In Bayesian statistics a parameter is assumed to be a random variable. Assigned to it therefore is a prior probability distribution. A sample is drawn and on the basis of the likelihood of the sample a posterior distribution is obtained for the parameter. The Bayes solution is the posterior mean given a quadratic loss function or the posterior median given an absolute loss function.
On the other hand the classical approach to statistical inference is such that the parameter is assumed constant.
Bayesian inference is a different perspective from Classical Statistics (Frequentist).
Simply put (And probably too simple):
For a Frequentist, probability of an event is the proportion of that event in long run. Most frequentist concepts comes from this idea (E.g. p-values, confidence intervals)
For a Bayesian, probability is more epistemological. Which means that is his/her belief on the chance of an even occurring. This belief also known as prior probability comes from the previous experience, knowledge of literature e.t.c.
Bayesian inference use Bayes theorem to combine the prior probabilities and the likelihood from the data to get the posterior probability of the event.
Posterior probability (in lay terms) is the updated belief on the probability of an event happening given the prior and the data observed.
When I started off with Bayesian inference, articles like this(see below) helped me a lot, so passing forward the goodwill.
The whole theory of classical statistics is based on classical theory of probability, which is frequency in long run or limiting frequency (thats why named frequentists). But, In fact it is not possible and feasible to repeat an experiment for infinite many times/repetition.
Subjective belief have no computational significance.
In classical statistics, We use sample data to infer about population parameter (e.g. MLE etc...) so It's an Inductive Inference/reasoning.

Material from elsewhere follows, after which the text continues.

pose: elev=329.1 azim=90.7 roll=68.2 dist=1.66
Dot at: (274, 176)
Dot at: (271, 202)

When it comes to testing and intervals, we use confidence interval for the constant parameter theta or whatever.
While in Bayesian Statistics, We also consider subjective probability.

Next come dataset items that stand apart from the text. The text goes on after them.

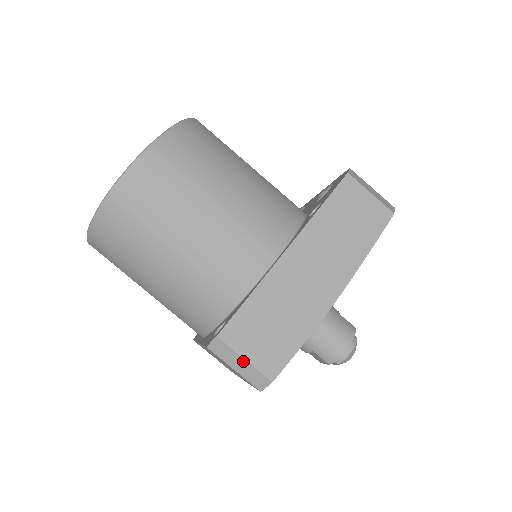
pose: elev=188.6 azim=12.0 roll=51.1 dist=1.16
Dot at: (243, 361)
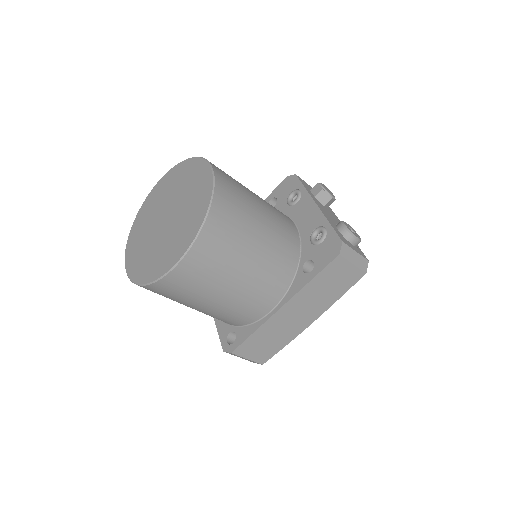
Dot at: (246, 359)
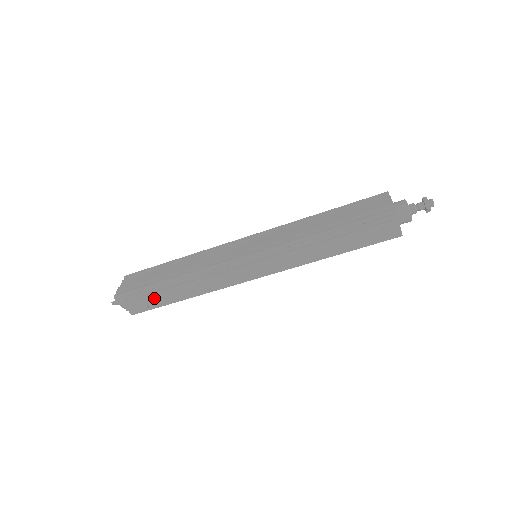
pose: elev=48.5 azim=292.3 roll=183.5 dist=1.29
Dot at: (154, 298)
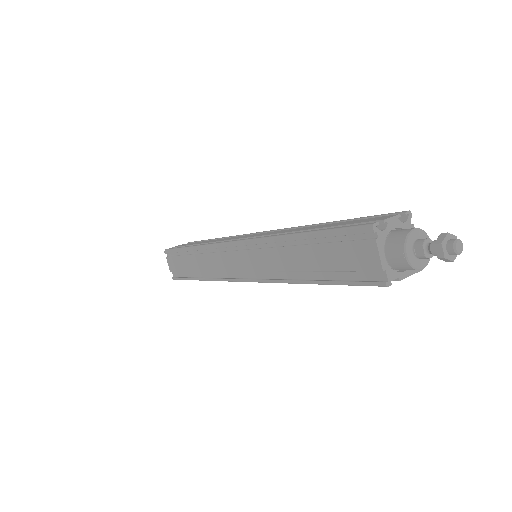
Dot at: occluded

We quantify our beliefs and then later can update it on the basis of available data. This uses Bayes Rule.
In Bayesian, We quantify our prior belief about population parameter and construct a functional form and call it as Prior Distribution (Thats the reason why parameter is Random Variable in Bayesian), and then on the basis of data we find out likelihood function, then we multiply these two function in order to come up with a final function/distribution called Posterior Distribution. Hence in this case we are not only dealing with data but also taking care of past/prior information of parameters, Therefore Bayesian is Deductive reasoning/Inference.
We use credible intervals in bayesian. Parameters are RVs and have probability distribution.
Because of its beauty Bayesian is used in some crucial cases when large data is unavailable.
Bayesian have also pro and cons; 1. One conflict is on the selection of prior. 2. Complexity in sampling when there is no appropriate function form, However MCMC techniques are useful in most of the cases.
The given answers have touched various relevant aspects of the interplay of discussed theories. I would like to recall significant (and I believe decisive) decision-making view point (precision and details are sacrified for answer brevity).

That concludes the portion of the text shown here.